● **Aim of the exercise**
Please continue the account of the 4E game and the stranded levitating ship from where it stops.

Let me tell you about the schenanigans my friend and I pulled in the 4E game my wife runs last Sunday:

My wife is huge on custom magic items. Some are just little flavor differences, others are completely whole cloth inventions of hers. That’s how our party ended up with a magic levitating ship.  While neutrally buoyant and able to be pulled with effort, it requires magic residuum (pricey stuff) to fly, and a lot of it, something akin to 1k gold worth for a mile of flight. Never mind how we managed to travel a few hundred miles in it and then end up stranded 200 miles from anywhere. That’s a different story. The crux of our problem last week was: Do we disenchant the ship for magic residuum, destroying it, strand it in the middle of the wilderness and hope we’d be able to come back for it later, split the team so that one half of us could go buy a team of horses and return, or some other option?

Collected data
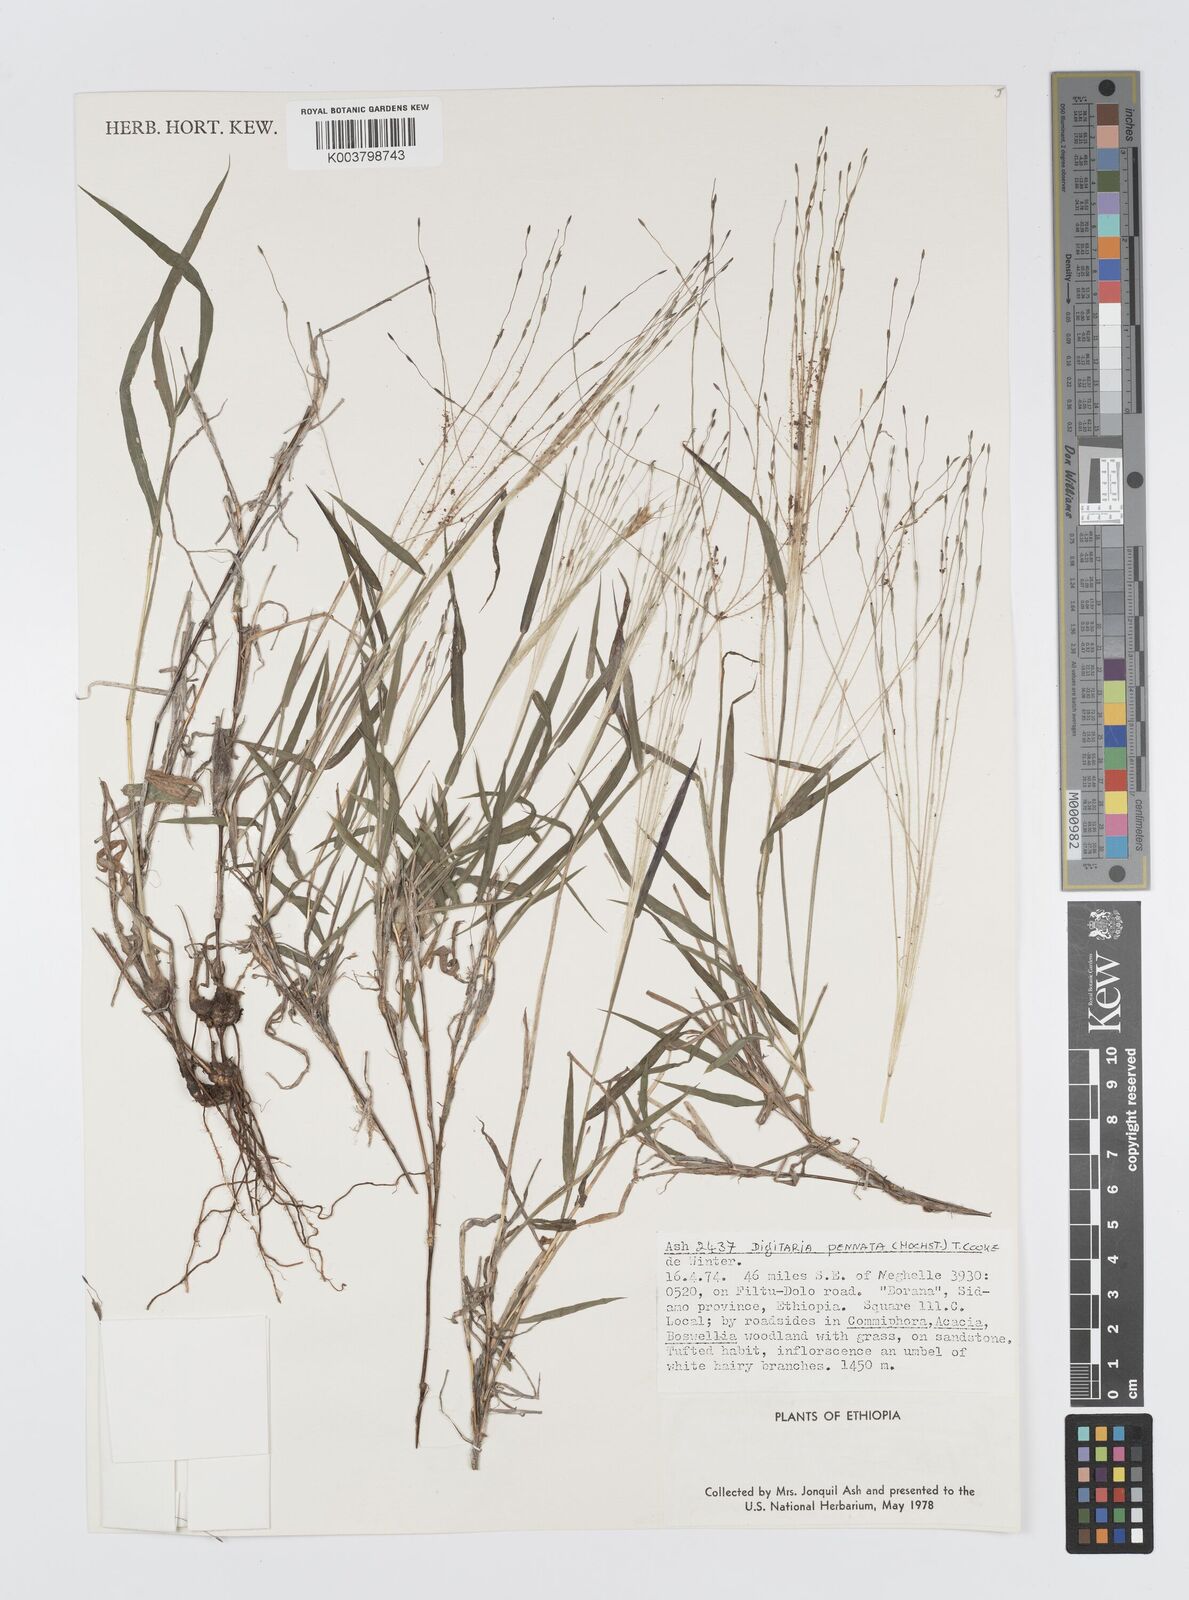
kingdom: Plantae
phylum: Tracheophyta
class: Liliopsida
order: Poales
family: Poaceae
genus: Digitaria
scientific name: Digitaria pennata
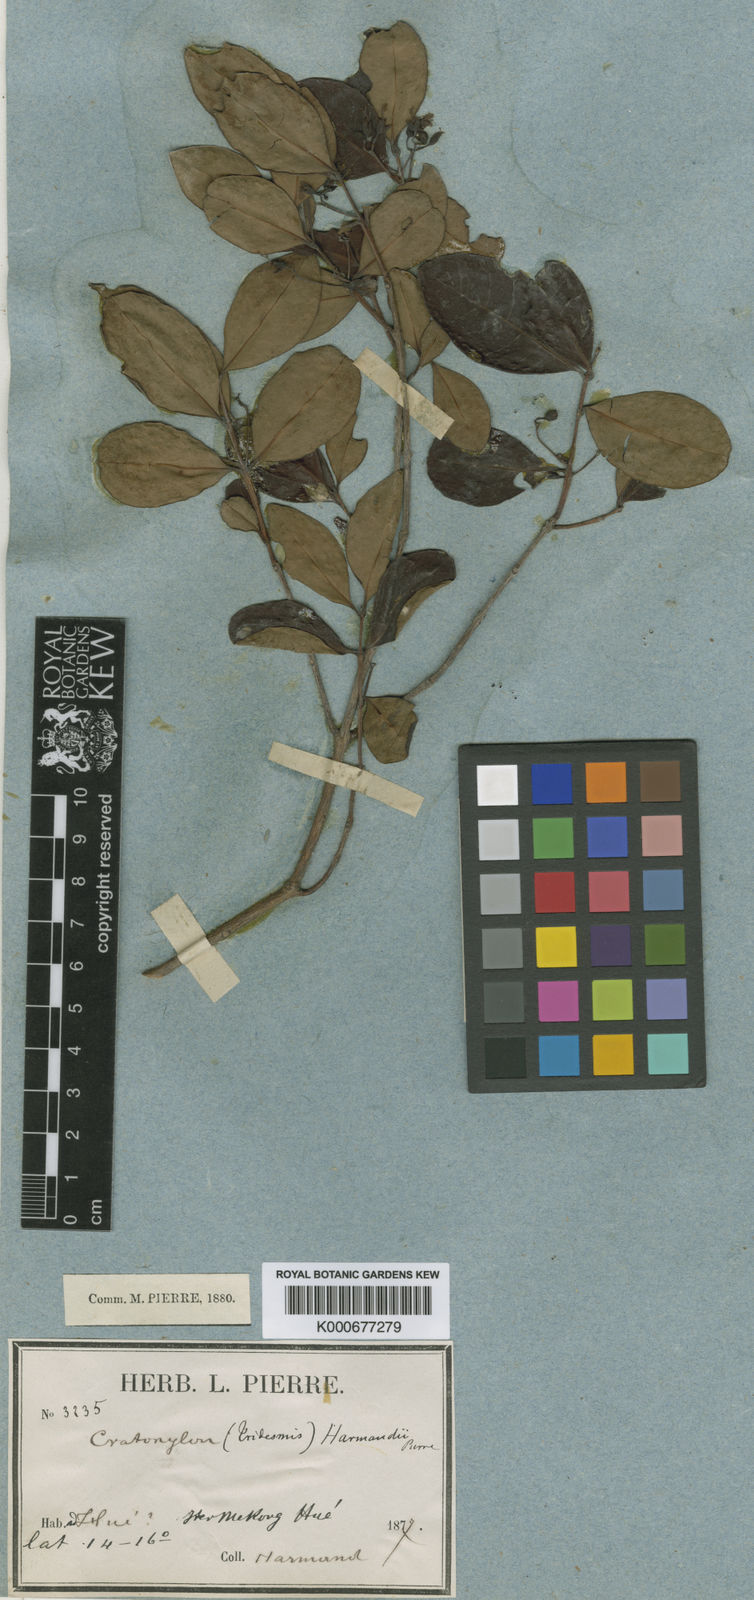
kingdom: Plantae
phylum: Tracheophyta
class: Magnoliopsida
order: Malpighiales
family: Hypericaceae
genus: Cratoxylum
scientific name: Cratoxylum maingayi
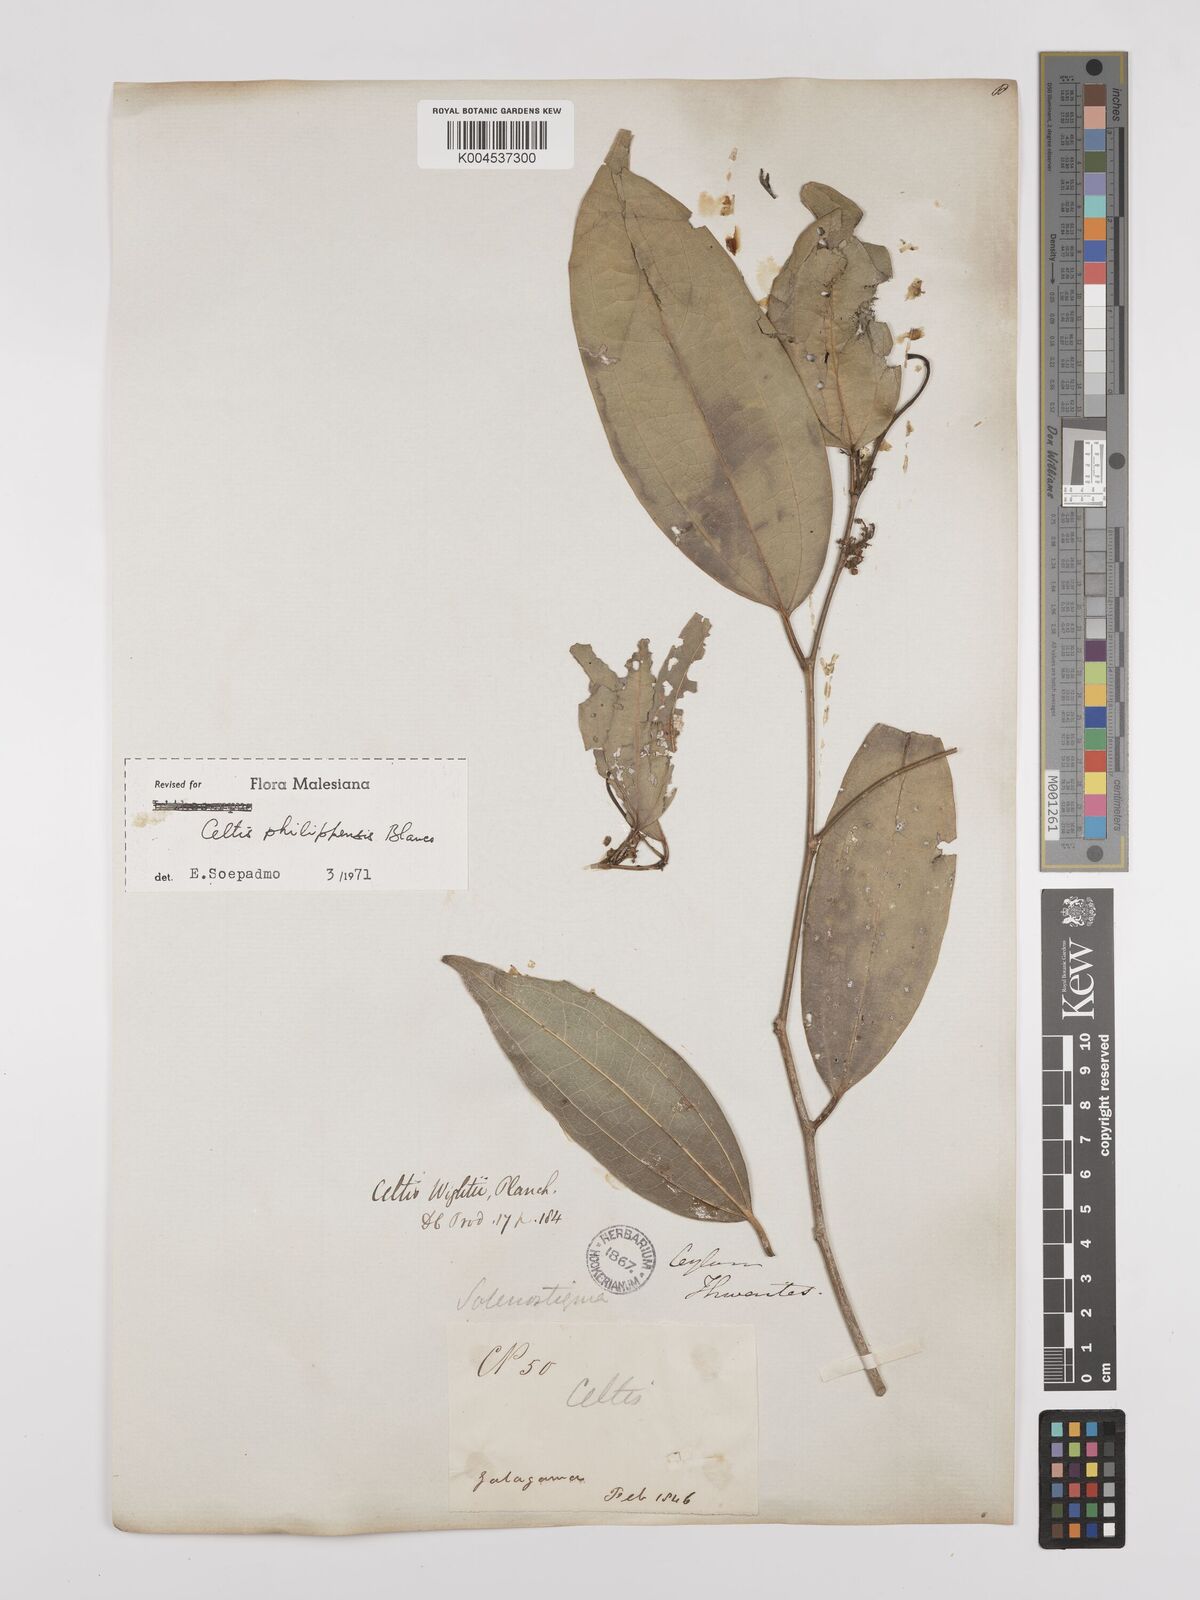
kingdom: Plantae
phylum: Tracheophyta
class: Magnoliopsida
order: Rosales
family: Cannabaceae
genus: Celtis
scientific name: Celtis philippensis
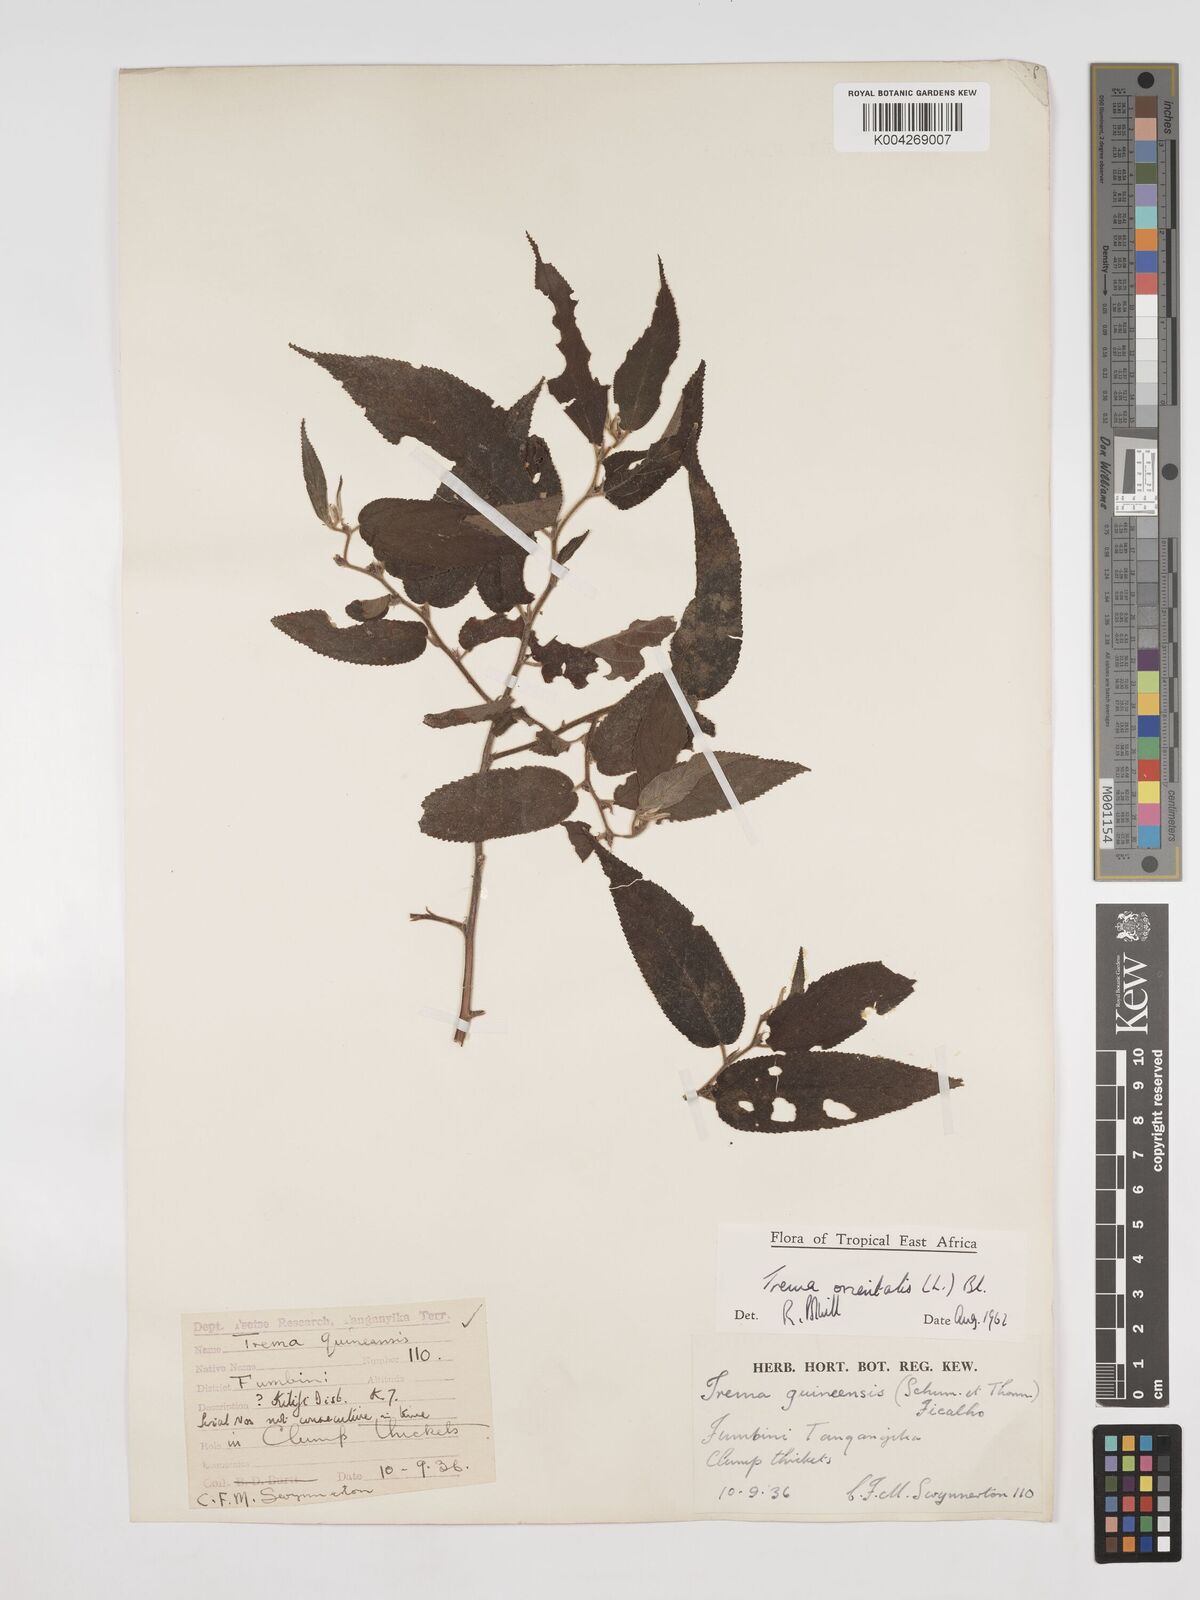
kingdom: Plantae
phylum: Tracheophyta
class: Magnoliopsida
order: Rosales
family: Cannabaceae
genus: Trema
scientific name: Trema orientale
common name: Indian charcoal tree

● **Output of the task**
We eventually settled on spending a few hours looking for something suitable to pull the ship in the nearby unsettled wilderness then consigning ourselves to fate and disenchanting it and moving on. Good-bye magic flying ship…

As luck and a kind GM would have it, we managed to find something to pull our ship: a basilisk. Then our problem became how to convince a basilisk to drag our flying ship 200 miles. Since knowledge:Nature applies specifically to training only natural beasts, we couldn’t outright use that skill. Nor are there any mind effecting compulsions anymore. Our eventual plan? Have the rogue knock the basilisk unconscious with one of his daily powers and tie it up with a bedroll over its eyes. Once it regains consciousness, beat it with a stick until it learns not to struggle, then slowly untie it, limb by limb using stick beatings to teach it not to fight against it’s bonds. Eventually, we have a relatively docile basilisk with a bedroll over it’s eyes.  Then we tie it to our ship, put a rabbit carcass on a long stick, and off we go.

Naturally, the DM was a bit incredulous.  “Hey,” I said, “There’s no rules for taming basilisks in 4E.  If there were, I’d use em, but there aren’t, so we’re doing this.” She allowed it, but ruled that because the basilisk was blindfolded and we were training it without any knowledge of actual animal training, travel was slow and the basilisk was still hostile. It was just biding it’s time to escape.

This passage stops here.